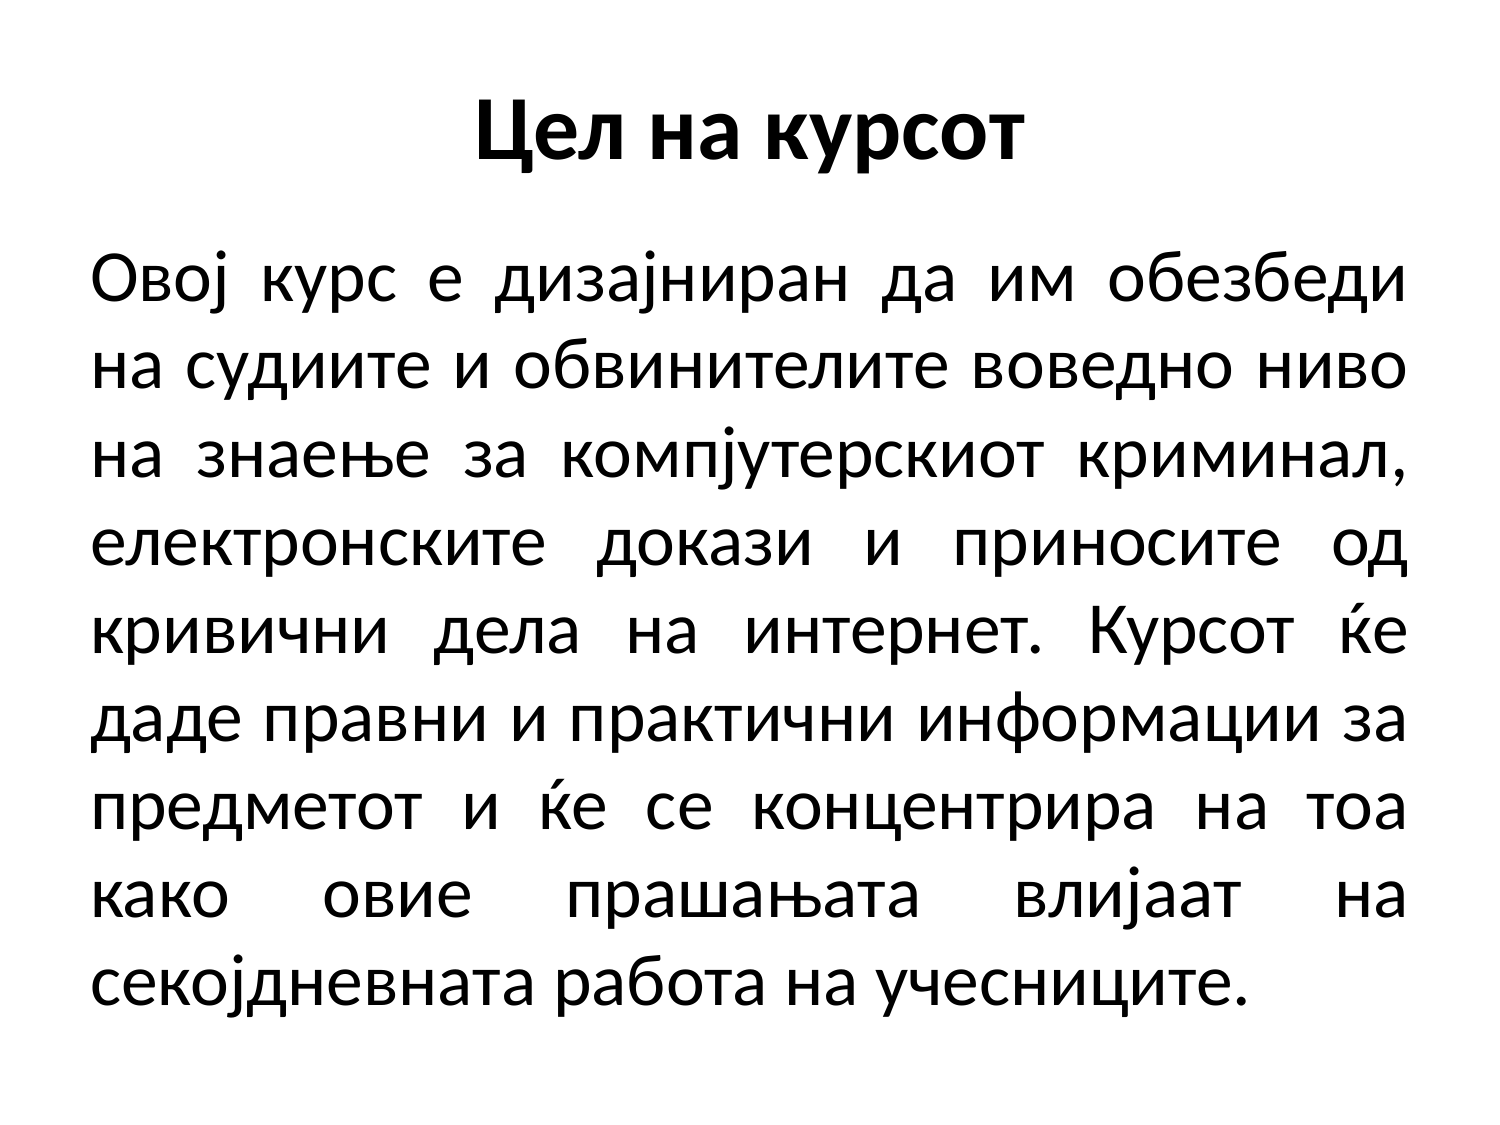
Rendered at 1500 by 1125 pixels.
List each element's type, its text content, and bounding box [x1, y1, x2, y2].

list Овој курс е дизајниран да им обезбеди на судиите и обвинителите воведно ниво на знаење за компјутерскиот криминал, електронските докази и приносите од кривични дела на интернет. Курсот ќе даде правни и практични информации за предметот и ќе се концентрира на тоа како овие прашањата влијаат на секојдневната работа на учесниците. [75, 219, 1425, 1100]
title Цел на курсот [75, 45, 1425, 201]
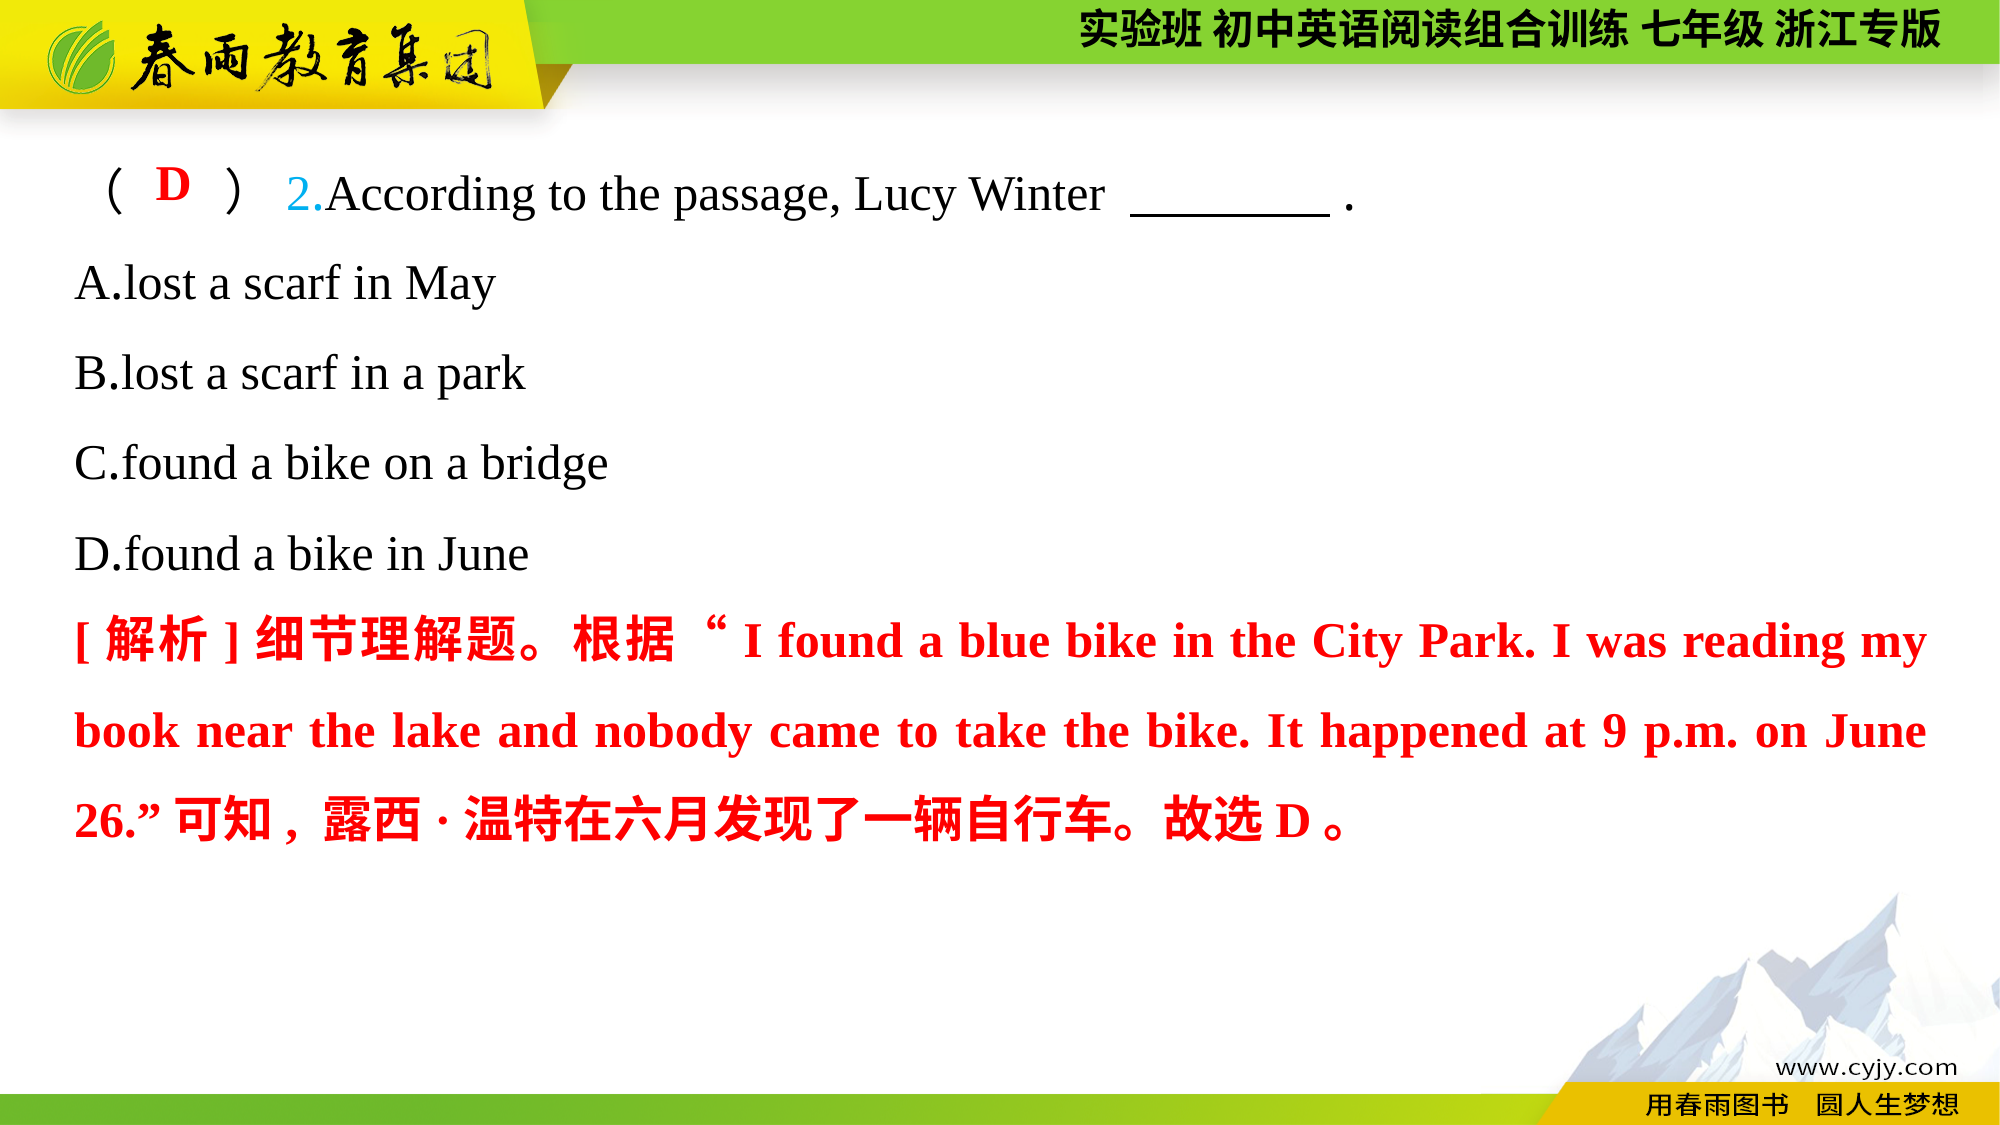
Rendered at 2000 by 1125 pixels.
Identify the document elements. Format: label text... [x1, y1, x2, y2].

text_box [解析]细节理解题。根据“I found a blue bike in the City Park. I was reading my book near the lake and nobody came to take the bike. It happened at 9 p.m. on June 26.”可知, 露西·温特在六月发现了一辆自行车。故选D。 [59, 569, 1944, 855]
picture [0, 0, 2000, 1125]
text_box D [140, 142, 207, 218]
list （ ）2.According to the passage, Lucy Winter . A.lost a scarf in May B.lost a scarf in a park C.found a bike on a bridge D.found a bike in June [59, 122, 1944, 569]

▸ What this task involves: A word-for-word restatement of the lines running from the one with "Rendered at 2000 by 1125 pixels." to the last line of the records is the whole answer.

▸ Task solution:
Rendered at 2000 by 1125 pixels.
Identify the document elements. Format: label text... [x1, y1, x2, y2].

text_box [解析]细节理解题。根据“I found a blue bike in the City Park. I was reading my book near the lake and nobody came to take the bike. It happened at 9 p.m. on June 26.”可知, 露西·温特在六月发现了一辆自行车。故选D。 [59, 569, 1944, 855]
picture [0, 0, 2000, 1125]
text_box D [140, 142, 207, 218]
list （ ）2.According to the passage, Lucy Winter . A.lost a scarf in May B.lost a scarf in a park C.found a bike on a bridge D.found a bike in June [59, 122, 1944, 569]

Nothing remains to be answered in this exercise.